Ответьте по отрывку о дружбе с Гриммом, помечая ответы так же:
(а) Скольких своих друзей, по словам рассказчика, он отдал в общие?
(б) Кто вначале предупреждал рассказчика насчёт Гримма и о чём?
(в) Когда этот человек заговорил иначе?

## Показанный отрывок
============================================================

Более того, мои собственные друзья, сделавшиеся благодаря мне и его друзьями, нежно привязанные ко мне до знакомства с ним, заметно изменились ко мне после того, как это знакомство состоялось. Он никогда не поделился со мной ни одним из своих друзей, я поделился с ним всеми своими, и он в конце концов всех их отнял у меня. Если таковы плоды дружбы, каковы должны быть плоды ненависти?
Сам Дидро вначале не раз предупреждал меня, что Гримм, которому я так доверяю, мне вовсе не друг. Впоследствии он заговорил иначе, когда сам перестал быть моим другом.

============================================================

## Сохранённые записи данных

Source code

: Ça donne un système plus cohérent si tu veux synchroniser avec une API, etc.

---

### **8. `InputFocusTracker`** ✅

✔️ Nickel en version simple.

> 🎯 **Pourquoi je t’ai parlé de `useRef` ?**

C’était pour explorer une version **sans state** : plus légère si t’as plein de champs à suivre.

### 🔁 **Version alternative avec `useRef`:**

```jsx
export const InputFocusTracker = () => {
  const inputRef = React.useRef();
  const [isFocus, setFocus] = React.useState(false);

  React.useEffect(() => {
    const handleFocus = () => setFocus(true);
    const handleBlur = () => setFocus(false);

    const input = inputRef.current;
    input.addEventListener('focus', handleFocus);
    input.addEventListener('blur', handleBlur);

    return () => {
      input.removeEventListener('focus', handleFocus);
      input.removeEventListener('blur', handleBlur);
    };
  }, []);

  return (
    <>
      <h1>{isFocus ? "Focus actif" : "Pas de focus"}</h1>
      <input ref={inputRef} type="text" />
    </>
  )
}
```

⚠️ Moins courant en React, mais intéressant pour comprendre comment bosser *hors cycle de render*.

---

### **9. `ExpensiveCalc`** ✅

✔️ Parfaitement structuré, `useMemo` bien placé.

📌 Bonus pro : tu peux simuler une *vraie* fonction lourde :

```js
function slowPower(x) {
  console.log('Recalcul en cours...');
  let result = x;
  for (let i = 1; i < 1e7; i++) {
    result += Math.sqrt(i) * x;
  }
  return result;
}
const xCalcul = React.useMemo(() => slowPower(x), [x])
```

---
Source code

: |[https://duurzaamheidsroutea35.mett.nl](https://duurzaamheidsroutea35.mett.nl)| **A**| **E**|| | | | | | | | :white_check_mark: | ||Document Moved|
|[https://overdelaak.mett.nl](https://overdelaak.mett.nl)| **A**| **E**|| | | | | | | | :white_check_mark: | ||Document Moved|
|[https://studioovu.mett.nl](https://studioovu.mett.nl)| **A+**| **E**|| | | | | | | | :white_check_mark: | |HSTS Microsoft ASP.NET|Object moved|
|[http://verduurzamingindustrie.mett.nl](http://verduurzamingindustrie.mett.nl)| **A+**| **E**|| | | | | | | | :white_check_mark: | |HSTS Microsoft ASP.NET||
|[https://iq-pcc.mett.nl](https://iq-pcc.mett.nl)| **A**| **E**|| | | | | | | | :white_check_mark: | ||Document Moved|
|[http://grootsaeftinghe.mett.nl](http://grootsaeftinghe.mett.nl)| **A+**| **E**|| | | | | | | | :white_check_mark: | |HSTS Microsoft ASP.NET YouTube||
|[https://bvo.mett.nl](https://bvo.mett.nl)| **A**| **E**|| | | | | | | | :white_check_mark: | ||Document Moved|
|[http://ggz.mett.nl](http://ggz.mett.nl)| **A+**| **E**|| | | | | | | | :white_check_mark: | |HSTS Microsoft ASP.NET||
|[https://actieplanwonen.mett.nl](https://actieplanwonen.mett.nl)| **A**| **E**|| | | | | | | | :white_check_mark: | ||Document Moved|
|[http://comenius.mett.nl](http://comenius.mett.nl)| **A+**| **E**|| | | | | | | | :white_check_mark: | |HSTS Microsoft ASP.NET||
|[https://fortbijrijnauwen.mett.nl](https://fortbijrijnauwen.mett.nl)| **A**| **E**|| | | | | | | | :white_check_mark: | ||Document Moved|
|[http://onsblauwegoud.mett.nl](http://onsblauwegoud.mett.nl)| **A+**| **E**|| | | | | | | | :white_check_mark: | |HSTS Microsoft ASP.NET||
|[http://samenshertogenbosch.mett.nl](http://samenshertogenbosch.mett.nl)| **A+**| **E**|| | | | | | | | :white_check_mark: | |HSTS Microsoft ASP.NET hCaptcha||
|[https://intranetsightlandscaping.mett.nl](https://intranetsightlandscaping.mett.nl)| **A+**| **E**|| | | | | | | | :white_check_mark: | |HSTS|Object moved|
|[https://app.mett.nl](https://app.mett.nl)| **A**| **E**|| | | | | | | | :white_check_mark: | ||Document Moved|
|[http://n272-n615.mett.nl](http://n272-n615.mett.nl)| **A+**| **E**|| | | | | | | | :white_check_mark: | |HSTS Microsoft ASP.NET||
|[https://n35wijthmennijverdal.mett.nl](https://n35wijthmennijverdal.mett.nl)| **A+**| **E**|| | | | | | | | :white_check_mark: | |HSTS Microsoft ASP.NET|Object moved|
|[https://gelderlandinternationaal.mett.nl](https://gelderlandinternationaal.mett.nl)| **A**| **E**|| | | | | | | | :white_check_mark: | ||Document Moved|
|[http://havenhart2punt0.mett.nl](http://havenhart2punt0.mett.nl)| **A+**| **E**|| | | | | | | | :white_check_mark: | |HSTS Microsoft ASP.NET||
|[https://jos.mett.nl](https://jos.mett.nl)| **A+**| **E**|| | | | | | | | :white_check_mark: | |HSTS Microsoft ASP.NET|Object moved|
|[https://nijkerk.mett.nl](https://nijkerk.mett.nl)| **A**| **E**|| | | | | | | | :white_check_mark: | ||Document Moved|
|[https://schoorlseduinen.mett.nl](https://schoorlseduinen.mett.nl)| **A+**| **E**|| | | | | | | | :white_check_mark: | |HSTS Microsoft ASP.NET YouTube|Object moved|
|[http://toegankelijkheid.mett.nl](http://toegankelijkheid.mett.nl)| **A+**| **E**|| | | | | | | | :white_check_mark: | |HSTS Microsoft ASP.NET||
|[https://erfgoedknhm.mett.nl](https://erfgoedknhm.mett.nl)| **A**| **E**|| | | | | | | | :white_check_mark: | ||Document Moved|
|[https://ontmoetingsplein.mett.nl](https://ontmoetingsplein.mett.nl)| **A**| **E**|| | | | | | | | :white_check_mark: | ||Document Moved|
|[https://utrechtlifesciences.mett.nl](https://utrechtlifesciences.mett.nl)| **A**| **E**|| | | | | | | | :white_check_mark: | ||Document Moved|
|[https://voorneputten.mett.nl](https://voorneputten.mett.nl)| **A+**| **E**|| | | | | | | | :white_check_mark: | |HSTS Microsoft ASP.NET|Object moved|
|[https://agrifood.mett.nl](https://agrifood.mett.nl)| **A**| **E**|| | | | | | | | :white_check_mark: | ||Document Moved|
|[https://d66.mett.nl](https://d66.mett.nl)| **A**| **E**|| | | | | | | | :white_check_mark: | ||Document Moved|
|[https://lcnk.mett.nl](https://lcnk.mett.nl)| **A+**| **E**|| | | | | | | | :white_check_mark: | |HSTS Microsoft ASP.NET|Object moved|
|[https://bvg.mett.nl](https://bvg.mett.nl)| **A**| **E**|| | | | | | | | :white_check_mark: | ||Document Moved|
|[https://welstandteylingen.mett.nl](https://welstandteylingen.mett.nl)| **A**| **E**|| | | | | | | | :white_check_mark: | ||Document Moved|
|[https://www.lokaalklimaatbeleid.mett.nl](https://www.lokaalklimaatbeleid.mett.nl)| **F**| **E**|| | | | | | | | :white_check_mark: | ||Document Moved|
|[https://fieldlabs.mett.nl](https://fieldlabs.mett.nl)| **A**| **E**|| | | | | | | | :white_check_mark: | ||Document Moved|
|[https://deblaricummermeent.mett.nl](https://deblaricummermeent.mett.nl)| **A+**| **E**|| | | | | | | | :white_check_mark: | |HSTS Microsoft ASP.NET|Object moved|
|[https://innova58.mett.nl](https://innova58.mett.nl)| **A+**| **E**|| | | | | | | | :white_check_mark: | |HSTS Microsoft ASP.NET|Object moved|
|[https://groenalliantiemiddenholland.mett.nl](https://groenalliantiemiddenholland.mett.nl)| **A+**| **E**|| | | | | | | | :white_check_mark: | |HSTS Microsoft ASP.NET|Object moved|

============================================================

## Ответ
(а) Всех своих друзей.
(б) Дидро. Он говорил, что Гримм рассказчику вовсе не друг.
(в) Когда сам перестал быть другом рассказчика.